Stazione, il comitato vuole posteggi gratis in tutto il quartiere

Il presidente Cordoni: «Non siamo d’accordo sul progetto di istituire le strisce blu in alcune vie, penalizza i residenti»
TERAMO . «No alle strisce blu nel quartiere». Il comitato dei residenti della stazione respinge l’idea del Comune di istituire la sosta a pagamento in alcune strade della zona. Questa soluzione servirebbe a compensare l’introduzione del parcheggio libero nei circa cento stalli dell’area di risulta a fianco allo scalo ferroviario. Per chi abita nel quartiere, però, sarebbe una scelta penalizzante. «La sosta deve restare libera», sostiene il presidente del comitato civico Siriano Cordoni, «perché altrimenti dove lasceremmo le nostre auto?». Molti residenti hanno posti in garage, ma non bastano. «Diverse famiglie hanno due o più macchine», precisa Cordoni, «per cui sarebbero costrette a pagare per parcheggiarne in strada almeno una». Il presidente si dice d’accordo con la decisione di cancellare le strisce blu nell’area di sosta a ridosso della stazione: «Con il parcheggio libero si offrirà uno sfogo a una parte delle auto che attualmente vengono lasciate lungo le strade interne del quartiere, ma non si può introdurre la tariffa oraria altrove». Sarebbe ipotizzabile questa modifica, anche se limitata ad alcuni stalli, solo nel caso in cui si garantisse ai residenti la sosta gratuita.

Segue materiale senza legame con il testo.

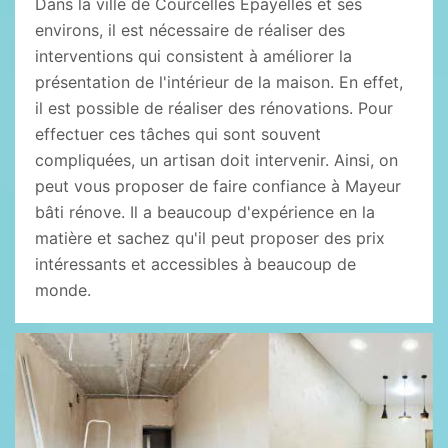
Dans la ville de Courcelles Epayelles et ses
environs, il est nécessaire de réaliser des
interventions qui consistent à améliorer la
présentation de l'intérieur de la maison. En effet,
il est possible de réaliser des rénovations. Pour
effectuer ces tâches qui sont souvent
compliquées, un artisan doit intervenir. Ainsi, on
peut vous proposer de faire confiance à Mayeur
bâti rénove. Il a beaucoup d'expérience en la
matière et sachez qu'il peut proposer des prix
intéressants et accessibles à beaucoup de
monde.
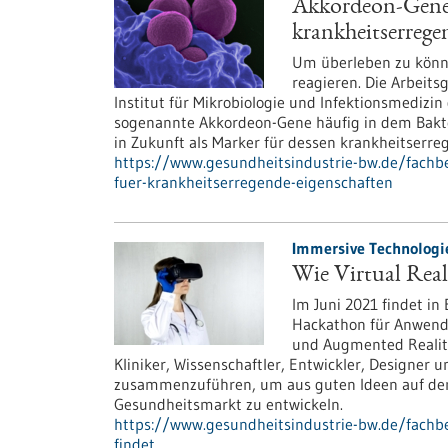
Akkordeon-Gene a
krankheitserrege
Um überleben zu könn
reagieren. Die Arbeits
Institut für Mikrobiologie und Infektionsmedizin 
sogenannte Akkordeon-Gene häufig in dem Bakter
in Zukunft als Marker für dessen krankheitserr
https://www.gesundheitsindustrie-bw.de/fachbe
fuer-krankheitserregende-eigenschaften
Immersive Technologie
Wie Virtual Rea
Im Juni 2021 findet in
Hackathon für Anwendu
und Augmented Reality 
Kliniker, Wissenschaftler, Entwickler, Designer 
zusammenzuführen, um aus guten Ideen auf dem
Gesundheitsmarkt zu entwickeln.
https://www.gesundheitsindustrie-bw.de/fachbei
findet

Per Cordoni non c’è l’esigenza, profilata dall’amministrazione per motivare l’introduzione del pagamento nei parcheggi del quartiere, di garantire il ricambio negli spazi a beneficio dei negozi. Secondo lui, infatti, la zona conserva una spiccata vocazione residenziale, più che commerciale. Positiva, sempre a suo giudizio, è anche l’idea di trasferire la fermata dei bus davanti alla stazione nell’area vicina che era occupata da un distributore di carburanti. «Tutte le soluzioni che snelliscono il traffico vanno bene», conclude, «ma una buona amministrazione prima di decidere deve sentire i cittadini e non solo i commercianti». Il comitato, tra l’altro, auspica la conferma dell’incontro con l’amministrazione previsto per i prossimi giorni in cui illustrerà la propria proposta di riorganizzazione dell’area della stazione.